Doch Maschinenbau war nicht sein Ding. Und den Autodesigner schlug er sich auch wieder aus dem Kopf. Der „Stern“ hatte damals berichtet, welch unzufriedene und verkorkste Existenzen Autodesigner seien. Und als Student an der renommierten Folkwang-Hochschule in Essen war Langer in Kontakt mit Ford-Designern aus Köln gekommen. Deren Entwürfe selten Wirklichkeit wurden, weil die Manager es immer besser wussten. Langer wurde Industriedesigner.

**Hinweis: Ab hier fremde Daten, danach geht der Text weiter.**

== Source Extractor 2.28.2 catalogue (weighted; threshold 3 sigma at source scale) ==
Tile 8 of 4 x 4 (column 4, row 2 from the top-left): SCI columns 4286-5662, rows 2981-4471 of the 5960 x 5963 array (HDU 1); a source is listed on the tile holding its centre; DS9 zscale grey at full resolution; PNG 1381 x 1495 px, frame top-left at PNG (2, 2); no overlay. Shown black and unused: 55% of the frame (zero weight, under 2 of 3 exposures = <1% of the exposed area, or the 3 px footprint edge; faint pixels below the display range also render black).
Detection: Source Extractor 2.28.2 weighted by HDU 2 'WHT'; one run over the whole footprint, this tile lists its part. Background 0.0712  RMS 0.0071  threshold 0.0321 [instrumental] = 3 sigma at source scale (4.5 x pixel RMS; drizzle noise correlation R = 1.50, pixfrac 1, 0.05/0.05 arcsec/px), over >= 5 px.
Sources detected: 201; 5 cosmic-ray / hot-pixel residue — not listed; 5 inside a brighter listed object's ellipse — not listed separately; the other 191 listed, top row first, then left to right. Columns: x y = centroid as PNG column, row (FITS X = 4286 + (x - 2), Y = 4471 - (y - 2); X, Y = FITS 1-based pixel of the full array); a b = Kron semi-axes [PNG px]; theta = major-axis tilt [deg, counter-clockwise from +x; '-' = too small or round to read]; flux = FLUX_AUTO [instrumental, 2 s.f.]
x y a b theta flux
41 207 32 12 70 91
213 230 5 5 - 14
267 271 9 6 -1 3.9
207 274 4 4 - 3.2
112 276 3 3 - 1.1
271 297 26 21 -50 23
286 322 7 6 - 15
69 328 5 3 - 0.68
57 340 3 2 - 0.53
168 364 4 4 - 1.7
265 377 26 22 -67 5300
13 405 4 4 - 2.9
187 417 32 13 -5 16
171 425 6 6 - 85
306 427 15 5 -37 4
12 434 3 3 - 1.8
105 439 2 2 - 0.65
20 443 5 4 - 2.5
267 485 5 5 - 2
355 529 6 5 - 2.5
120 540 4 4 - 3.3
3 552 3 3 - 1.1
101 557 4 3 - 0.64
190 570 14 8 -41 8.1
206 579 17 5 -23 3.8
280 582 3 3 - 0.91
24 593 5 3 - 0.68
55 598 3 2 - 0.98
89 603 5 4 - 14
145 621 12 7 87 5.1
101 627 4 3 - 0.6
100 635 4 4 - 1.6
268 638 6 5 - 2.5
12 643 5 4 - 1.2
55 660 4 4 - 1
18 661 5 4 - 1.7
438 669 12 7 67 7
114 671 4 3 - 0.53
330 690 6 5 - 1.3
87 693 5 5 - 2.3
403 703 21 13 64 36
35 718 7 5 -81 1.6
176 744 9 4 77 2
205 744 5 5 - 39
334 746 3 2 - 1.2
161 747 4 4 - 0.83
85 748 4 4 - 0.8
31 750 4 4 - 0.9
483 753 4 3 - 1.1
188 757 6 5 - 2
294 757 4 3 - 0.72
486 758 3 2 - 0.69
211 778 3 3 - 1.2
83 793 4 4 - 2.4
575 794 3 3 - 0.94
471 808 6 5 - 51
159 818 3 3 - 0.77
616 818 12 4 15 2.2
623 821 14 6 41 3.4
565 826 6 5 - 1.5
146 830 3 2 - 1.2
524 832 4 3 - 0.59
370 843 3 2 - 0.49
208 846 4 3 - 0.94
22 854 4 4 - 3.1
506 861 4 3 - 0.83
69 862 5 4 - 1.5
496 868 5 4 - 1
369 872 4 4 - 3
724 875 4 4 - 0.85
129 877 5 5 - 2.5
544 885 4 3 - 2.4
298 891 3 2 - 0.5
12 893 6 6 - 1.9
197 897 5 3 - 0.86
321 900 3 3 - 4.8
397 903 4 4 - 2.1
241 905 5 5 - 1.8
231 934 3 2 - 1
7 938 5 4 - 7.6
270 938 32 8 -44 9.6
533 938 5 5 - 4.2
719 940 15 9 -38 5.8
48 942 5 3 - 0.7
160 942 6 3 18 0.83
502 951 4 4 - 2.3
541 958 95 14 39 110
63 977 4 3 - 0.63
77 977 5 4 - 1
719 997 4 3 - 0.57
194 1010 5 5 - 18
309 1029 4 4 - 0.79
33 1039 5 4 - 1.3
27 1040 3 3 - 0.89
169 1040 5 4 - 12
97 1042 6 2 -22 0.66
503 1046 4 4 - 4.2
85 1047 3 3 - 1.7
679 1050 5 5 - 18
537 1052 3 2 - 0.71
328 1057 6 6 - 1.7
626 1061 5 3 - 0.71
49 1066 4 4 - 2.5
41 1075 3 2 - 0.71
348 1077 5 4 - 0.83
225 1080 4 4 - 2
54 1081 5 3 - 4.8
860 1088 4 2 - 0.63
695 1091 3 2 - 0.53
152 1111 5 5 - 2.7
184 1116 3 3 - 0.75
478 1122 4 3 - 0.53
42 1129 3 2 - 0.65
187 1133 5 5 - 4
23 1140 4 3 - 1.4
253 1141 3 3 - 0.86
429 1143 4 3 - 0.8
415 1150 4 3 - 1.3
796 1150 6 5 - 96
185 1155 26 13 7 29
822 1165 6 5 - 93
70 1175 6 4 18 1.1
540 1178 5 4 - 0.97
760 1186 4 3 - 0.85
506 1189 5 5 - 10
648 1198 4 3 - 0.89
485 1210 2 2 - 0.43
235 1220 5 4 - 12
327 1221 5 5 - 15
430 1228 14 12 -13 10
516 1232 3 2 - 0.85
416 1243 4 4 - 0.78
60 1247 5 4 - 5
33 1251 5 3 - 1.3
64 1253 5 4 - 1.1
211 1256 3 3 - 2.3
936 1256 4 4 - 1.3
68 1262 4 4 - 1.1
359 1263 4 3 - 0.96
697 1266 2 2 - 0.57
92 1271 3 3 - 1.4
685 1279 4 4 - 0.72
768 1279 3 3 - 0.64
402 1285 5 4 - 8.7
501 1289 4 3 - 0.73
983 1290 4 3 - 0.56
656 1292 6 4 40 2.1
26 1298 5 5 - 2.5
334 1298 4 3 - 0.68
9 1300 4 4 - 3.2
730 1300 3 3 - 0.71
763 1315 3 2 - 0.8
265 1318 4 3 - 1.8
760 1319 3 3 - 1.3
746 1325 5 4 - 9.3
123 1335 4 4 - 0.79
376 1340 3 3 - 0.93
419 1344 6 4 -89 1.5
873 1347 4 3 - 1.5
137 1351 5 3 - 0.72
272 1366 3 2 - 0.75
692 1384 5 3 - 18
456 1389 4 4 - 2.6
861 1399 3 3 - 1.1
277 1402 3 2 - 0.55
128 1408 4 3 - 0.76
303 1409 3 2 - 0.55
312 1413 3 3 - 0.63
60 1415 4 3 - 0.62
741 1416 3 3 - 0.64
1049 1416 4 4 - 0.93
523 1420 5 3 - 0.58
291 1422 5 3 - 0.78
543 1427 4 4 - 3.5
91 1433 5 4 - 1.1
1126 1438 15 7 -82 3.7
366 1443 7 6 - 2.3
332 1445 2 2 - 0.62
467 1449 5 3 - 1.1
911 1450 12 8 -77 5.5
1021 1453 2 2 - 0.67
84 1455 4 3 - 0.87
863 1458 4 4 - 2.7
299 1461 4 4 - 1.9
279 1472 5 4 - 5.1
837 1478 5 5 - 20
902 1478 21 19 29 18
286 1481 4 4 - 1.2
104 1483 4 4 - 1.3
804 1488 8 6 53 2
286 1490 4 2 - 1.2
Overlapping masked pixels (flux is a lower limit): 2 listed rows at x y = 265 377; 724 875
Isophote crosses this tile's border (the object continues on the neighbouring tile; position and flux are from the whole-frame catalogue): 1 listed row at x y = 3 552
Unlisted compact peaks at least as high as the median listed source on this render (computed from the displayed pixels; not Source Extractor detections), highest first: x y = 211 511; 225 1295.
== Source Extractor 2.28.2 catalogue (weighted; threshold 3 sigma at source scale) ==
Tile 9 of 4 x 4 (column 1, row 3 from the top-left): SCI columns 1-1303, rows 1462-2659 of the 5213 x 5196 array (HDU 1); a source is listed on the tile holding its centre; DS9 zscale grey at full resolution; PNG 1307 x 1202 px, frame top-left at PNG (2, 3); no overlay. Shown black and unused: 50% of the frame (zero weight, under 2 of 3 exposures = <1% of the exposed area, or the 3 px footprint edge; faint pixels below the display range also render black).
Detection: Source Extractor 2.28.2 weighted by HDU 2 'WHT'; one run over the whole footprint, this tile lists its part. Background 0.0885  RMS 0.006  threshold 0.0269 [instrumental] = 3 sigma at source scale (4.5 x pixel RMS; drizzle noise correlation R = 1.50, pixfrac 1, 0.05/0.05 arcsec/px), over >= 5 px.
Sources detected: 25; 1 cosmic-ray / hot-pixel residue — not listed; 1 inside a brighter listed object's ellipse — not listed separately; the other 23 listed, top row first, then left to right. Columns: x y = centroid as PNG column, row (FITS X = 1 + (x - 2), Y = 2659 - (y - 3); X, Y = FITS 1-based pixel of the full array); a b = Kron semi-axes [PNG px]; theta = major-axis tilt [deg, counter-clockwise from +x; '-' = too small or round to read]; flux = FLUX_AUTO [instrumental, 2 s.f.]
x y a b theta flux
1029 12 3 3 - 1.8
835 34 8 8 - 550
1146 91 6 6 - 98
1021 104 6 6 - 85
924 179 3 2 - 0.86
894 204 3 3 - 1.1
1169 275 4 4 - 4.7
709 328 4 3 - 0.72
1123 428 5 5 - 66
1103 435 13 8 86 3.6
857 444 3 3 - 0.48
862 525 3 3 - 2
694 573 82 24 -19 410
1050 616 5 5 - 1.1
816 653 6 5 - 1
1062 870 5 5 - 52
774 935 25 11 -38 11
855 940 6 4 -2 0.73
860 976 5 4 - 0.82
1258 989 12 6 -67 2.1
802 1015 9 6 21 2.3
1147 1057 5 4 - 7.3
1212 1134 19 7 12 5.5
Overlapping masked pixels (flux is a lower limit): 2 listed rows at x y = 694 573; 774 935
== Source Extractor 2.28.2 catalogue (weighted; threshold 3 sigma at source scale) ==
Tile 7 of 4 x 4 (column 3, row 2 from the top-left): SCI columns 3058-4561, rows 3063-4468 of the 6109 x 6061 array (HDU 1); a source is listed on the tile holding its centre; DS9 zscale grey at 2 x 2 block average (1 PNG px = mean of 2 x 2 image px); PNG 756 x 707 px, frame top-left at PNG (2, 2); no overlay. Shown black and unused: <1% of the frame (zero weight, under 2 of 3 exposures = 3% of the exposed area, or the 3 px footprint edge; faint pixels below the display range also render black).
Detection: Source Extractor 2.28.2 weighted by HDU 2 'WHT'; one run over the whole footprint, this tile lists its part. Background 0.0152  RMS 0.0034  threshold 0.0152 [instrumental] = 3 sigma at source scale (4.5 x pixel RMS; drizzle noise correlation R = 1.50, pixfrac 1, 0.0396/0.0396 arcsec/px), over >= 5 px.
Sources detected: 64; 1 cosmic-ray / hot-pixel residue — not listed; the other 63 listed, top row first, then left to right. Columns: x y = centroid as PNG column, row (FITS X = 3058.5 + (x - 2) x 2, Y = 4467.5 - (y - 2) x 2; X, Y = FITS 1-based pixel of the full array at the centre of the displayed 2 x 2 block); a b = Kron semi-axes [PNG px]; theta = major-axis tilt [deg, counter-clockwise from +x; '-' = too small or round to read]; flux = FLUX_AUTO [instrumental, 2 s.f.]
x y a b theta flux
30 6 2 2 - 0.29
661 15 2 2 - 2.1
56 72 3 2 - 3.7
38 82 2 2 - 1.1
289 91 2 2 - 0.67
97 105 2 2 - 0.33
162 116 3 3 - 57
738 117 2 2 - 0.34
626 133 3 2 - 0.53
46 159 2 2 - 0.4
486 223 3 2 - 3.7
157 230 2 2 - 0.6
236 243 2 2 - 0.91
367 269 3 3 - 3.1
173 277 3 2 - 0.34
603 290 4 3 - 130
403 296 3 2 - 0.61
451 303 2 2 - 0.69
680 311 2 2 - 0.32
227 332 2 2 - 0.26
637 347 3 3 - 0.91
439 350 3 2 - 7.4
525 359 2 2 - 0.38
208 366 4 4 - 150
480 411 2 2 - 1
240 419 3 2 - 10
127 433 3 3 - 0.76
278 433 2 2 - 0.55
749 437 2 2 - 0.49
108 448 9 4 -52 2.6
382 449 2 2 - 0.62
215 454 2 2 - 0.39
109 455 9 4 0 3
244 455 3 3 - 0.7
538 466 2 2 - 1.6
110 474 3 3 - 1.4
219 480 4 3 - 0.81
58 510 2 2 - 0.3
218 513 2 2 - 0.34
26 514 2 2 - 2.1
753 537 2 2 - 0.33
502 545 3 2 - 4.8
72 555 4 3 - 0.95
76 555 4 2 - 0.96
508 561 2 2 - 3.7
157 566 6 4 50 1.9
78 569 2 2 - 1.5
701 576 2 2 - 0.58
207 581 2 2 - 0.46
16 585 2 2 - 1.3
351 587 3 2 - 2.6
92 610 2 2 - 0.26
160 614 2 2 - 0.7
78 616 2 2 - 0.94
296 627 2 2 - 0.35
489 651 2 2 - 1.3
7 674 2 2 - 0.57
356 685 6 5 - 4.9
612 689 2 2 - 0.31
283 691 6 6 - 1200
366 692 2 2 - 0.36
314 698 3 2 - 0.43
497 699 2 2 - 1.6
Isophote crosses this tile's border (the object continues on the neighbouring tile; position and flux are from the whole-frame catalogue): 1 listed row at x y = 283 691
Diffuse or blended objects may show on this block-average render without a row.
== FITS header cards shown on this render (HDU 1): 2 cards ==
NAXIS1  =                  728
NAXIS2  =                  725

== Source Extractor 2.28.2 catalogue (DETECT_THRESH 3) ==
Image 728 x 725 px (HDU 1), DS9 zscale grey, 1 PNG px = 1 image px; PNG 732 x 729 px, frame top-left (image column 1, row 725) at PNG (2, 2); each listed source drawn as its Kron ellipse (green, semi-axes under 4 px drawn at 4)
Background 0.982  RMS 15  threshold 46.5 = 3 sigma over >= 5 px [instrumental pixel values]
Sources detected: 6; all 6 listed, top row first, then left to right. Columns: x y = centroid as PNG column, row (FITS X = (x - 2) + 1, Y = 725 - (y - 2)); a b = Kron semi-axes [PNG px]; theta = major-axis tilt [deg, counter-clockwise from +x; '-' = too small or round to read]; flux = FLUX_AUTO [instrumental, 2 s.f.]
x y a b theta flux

Die Wendelkolbenpumpe: Eines der Hauptstandbeine von Herold sind Wendelkolbenpumpen für die Lebensmittelindustrie. Wer bei Aldi ein Glas Preiselbeeren kauft, kann sicher sein: Die Beeren sind zuvor durch eine Pumpe „Made in Gefrees“ gelaufen. Langers Vater hatte eine Pumpe entworfen, deren zwei Körper so geformt waren, dass sie Preiselbeeren und andere Lebensmittel gleichmäßig und schwankungsfrei befördert, ohne sie zu zerquetschen. Als das Patent auslief und die Konkurrenz schon in den Kopierstartlöchern stand, entwickelte Gerd Langer die Pumpe weiter, optimierte die Wendelkolben mit einem Sinuskörper. Und erhielt ein neues Patent. Was Herold von vielen anderen Anbietern unterscheidet, ist die hohe Fertigungstiefe. Bei Herold kommt alles aus einer Hand, sogar eine eigene Lackierei gibt es.

Die größte Lebensmittelpumpe von Herold leistet fast 1000 PS und schafft 730 Kubikmeter in der Stunde. Drei dieser Monsterpumpen stehen seit wenigen Jahren in Dubai, im größten Zuckerwerk der Welt.

Die Gießerei: Mit extrem kleinen Stückzahlen besetzt Herold eine Nische, die andere Gießereien nicht mehr bedienen. Wenn gewünscht, wird auch nur ein Unikat hergestellt. Das schwerste Gussstück, das jemals bei Herold entstand, wog 11,5 Tonnen. Zum Abtransport musste ein Tieflader direkt in die Halle fahren.

Die Zukunft: „Man muss immer wieder was Neues entwickeln“, ist Langers Credo. Und nicht immer wird aus einer Idee, einem Prototyp ein marktfähiges Produkt.

   Vor einigen Jahren tüftelte Langer an einer Pumpe für Biogasanlagen. Doch die Politik kam ihm in die Quere. Biogasanlagen standen auf einmal nicht mehr auf der Liste der bevorzugten Anlage für erneuerbare Energien, die Förderhürden für neue Anlagen stiegen, der Markt für das vielversprechende Produkt war im Grunde tot.

Doch Langer hat bereits ein neues Feld im Visier: kommunale Kläranlagen. Dort sorgt „Zopfbildung“ zunehmend für Probleme. Weil Menschen ihr Klo als Mülleimer missbrauchen, kommt immer mehr in der Kläranlage an, das sich im Klärprozess nicht zersetzt, zopfähnliche Klumpen verstopfen buchstäblich die Kläranlage. Im kommenden Jahr soll eine Schredderpumpe auf dem Markt kommen, die hier abhilft.

Langer wird in wenigen Tagen 68 Jahre alt. „Ein paar Jahre will ich noch machen. Ich habe noch viele Ideen. Und ich wüsste auch gar nicht, was ich den ganzen Tag daheim machen sollte.“ Wenn er mal nicht mehr kann oder mag, steht Reiner Müller als Geschäftsführer bereit. Der Escherlicher ist schon jetzt als Assistent der Geschäftsführung die rechte Hand Langers. Und Langers Tochter, 20 Jahre alt, ist als angehende Industriekauffrau ebenfalls im Unternehmen.